- Opdracht 1: Hernoem "collectors" in "collected by" in het deel van de records dat opent met de regel met "order: Ceramiales" en sluit met de regel met "catalogue / barcode: US 1898610", beide regels inbegrepen. Geef alleen dat deel weer en laat al het overige ongewijzigd.

- Brontekst:
Niet alleen voor oude mannen

Heemkronijk jaar:1992, jaargang:31, nummer:1/2, pag:41

NIET ALLEEN VOOR OUDE MANNEN...

door: Jan de Vries

 

Ik zal het maar meteen bekennen: ik ben niet van hier. Mijn geboor- tegrond ligt ingeklemd tussen Waal en Linge. En het belangrijkste deel van mijn leven bracht ik door in de Gelderse Vallei tussen Utrechtse Heuvelrug en het Veluwemassief. Toen ik enkele jaren geleden mijn journalistieke arbeid verplaatste van boven naar beneden de rivieren, werd ik voor het eerst geconfronteerd met het begrip heemkunde. En ik moet eerlijk bekennen dat ik het niet kende.

Bij het horen van het woord heemkunde dacht ik aan al die mannen uit de buurt waar ik opgroeide, die na de warme prak - stipt om half zes opgediend - gewapend met schoffel en hark richting volkstuin gingen. Op de fiets.

Fout dus. Want heemkunde bleek hetzelfde te zijn als wat wij boven de grote sloot oudheidkunde noemden. Toch is er verschil. Kreeg ik in de Gelderse Vallei hooguit viermaal per jaar een vluchtig in elkaar gedraaid boekje over oudheidkunde op mijn journalistieke bureau, in Brabant ging dat anders. In elk zichzelf respecterend gehucht is wel een groep mensen met heemkunde bezig. En het aantal publikaties is navenant. Waarmee ik maar zeggen wil dat heemkunde in de zuidelijke Nederlanden blijkbaar veel meer geworteld is dan de oudheidkunde in de noordelijke Nederlanden.

[Records uit een verzameling]

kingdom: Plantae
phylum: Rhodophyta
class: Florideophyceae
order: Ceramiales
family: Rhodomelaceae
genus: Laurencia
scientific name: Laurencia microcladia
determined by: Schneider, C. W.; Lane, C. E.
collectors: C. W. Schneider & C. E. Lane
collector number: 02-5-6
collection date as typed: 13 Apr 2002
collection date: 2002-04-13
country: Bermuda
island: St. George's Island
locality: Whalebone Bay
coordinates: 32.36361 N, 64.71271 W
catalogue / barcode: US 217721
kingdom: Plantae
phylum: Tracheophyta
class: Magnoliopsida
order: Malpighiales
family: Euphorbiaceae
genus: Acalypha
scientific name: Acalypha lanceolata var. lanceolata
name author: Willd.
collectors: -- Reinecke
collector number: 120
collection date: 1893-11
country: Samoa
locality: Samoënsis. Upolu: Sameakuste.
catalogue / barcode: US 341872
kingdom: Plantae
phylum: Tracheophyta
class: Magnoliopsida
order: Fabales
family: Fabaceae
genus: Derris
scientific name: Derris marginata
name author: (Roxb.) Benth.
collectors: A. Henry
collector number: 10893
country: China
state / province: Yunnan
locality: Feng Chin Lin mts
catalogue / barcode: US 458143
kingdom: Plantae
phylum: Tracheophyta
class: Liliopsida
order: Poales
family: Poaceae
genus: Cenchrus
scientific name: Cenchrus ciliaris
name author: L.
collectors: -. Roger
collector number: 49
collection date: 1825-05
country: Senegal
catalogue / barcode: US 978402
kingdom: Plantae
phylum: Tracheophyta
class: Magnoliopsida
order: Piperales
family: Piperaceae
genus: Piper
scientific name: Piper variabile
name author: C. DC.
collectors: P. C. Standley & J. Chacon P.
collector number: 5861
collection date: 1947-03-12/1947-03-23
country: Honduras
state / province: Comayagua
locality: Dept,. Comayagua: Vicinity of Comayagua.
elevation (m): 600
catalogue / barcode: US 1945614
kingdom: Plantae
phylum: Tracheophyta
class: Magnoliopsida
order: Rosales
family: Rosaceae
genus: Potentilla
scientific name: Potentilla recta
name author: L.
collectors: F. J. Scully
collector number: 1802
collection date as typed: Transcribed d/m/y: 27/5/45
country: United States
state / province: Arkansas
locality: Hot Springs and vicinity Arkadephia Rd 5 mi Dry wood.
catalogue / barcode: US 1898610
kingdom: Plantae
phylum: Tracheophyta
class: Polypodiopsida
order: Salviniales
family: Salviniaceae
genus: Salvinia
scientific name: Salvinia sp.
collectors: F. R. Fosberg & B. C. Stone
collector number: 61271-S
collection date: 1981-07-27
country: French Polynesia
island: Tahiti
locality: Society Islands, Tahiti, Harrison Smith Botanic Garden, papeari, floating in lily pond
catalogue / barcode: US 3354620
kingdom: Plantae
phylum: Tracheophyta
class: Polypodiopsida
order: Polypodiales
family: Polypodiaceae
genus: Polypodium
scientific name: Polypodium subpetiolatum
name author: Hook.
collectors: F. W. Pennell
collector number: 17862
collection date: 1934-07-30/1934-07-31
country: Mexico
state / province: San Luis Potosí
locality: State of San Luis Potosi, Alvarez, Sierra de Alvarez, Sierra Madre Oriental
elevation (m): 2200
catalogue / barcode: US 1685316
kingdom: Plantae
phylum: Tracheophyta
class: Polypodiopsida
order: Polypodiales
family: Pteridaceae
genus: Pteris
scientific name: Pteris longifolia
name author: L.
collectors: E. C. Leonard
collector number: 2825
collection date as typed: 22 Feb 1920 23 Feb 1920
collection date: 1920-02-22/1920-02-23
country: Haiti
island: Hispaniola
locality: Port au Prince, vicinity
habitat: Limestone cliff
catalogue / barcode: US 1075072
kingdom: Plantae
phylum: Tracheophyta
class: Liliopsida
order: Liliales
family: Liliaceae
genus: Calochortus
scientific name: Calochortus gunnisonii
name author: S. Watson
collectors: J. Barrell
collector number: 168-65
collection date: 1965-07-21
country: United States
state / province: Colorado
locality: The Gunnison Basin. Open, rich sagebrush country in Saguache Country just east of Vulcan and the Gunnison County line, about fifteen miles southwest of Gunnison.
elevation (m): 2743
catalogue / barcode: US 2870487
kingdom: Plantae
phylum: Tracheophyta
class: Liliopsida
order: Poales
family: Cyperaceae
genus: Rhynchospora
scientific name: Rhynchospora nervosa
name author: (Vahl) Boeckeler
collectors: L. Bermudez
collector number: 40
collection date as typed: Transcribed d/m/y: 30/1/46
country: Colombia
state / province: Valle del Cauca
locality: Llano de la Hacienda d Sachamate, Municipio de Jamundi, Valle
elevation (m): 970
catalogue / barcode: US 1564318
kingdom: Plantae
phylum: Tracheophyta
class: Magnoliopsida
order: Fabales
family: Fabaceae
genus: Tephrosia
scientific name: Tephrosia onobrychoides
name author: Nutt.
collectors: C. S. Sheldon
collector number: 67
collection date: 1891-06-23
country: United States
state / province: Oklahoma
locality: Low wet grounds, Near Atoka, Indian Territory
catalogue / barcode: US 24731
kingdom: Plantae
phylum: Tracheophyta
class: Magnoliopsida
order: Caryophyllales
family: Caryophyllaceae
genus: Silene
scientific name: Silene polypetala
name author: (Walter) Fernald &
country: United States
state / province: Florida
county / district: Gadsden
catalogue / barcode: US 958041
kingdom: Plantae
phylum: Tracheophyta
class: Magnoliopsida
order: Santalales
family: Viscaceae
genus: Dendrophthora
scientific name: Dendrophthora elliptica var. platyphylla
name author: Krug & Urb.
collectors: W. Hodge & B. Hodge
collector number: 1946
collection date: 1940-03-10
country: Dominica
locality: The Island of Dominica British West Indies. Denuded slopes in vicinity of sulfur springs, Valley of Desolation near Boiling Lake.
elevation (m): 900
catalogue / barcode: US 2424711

- Opdracht 2: Neem uit de tekst over heemkunde woordelijk het deel over dat opent met de woorden "Heemkronijk jaar:1992, jaargang:31, nummer:1/2, pag:41" en sluit met "Op de fiets.".

- Antwoord 1:
order: Ceramiales
family: Rhodomelaceae
genus: Laurencia
scientific name: Laurencia microcladia
determined by: Schneider, C. W.; Lane, C. E.
collected by: C. W. Schneider & C. E. Lane
collector number: 02-5-6
collection date as typed: 13 Apr 2002
collection date: 2002-04-13
country: Bermuda
island: St. George's Island
locality: Whalebone Bay
coordinates: 32.36361 N, 64.71271 W
catalogue / barcode: US 217721
kingdom: Plantae
phylum: Tracheophyta
class: Magnoliopsida
order: Malpighiales
family: Euphorbiaceae
genus: Acalypha
scientific name: Acalypha lanceolata var. lanceolata
name author: Willd.
collected by: -- Reinecke
collector number: 120
collection date: 1893-11
country: Samoa
locality: Samoënsis. Upolu: Sameakuste.
catalogue / barcode: US 341872
kingdom: Plantae
phylum: Tracheophyta
class: Magnoliopsida
order: Fabales
family: Fabaceae
genus: Derris
scientific name: Derris marginata
name author: (Roxb.) Benth.
collected by: A. Henry
collector number: 10893
country: China
state / province: Yunnan
locality: Feng Chin Lin mts
catalogue / barcode: US 458143
kingdom: Plantae
phylum: Tracheophyta
class: Liliopsida
order: Poales
family: Poaceae
genus: Cenchrus
scientific name: Cenchrus ciliaris
name author: L.
collected by: -. Roger
collector number: 49
collection date: 1825-05
country: Senegal
catalogue / barcode: US 978402
kingdom: Plantae
phylum: Tracheophyta
class: Magnoliopsida
order: Piperales
family: Piperaceae
genus: Piper
scientific name: Piper variabile
name author: C. DC.
collected by: P. C. Standley & J. Chacon P.
collector number: 5861
collection date: 1947-03-12/1947-03-23
country: Honduras
state / province: Comayagua
locality: Dept,. Comayagua: Vicinity of Comayagua.
elevation (m): 600
catalogue / barcode: US 1945614
kingdom: Plantae
phylum: Tracheophyta
class: Magnoliopsida
order: Rosales
family: Rosaceae
genus: Potentilla
scientific name: Potentilla recta
name author: L.
collected by: F. J. Scully
collector number: 1802
collection date as typed: Transcribed d/m/y: 27/5/45
country: United States
state / province: Arkansas
locality: Hot Springs and vicinity Arkadephia Rd 5 mi Dry wood.
catalogue / barcode: US 1898610

- Antwoord 2:
Heemkronijk jaar:1992, jaargang:31, nummer:1/2, pag:41

NIET ALLEEN VOOR OUDE MANNEN...

door: Jan de Vries

 

Ik zal het maar meteen bekennen: ik ben niet van hier. Mijn geboor- tegrond ligt ingeklemd tussen Waal en Linge. En het belangrijkste deel van mijn leven bracht ik door in de Gelderse Vallei tussen Utrechtse Heuvelrug en het Veluwemassief. Toen ik enkele jaren geleden mijn journalistieke arbeid verplaatste van boven naar beneden de rivieren, werd ik voor het eerst geconfronteerd met het begrip heemkunde. En ik moet eerlijk bekennen dat ik het niet kende.

Bij het horen van het woord heemkunde dacht ik aan al die mannen uit de buurt waar ik opgroeide, die na de warme prak - stipt om half zes opgediend - gewapend met schoffel en hark richting volkstuin gingen. Op de fiets.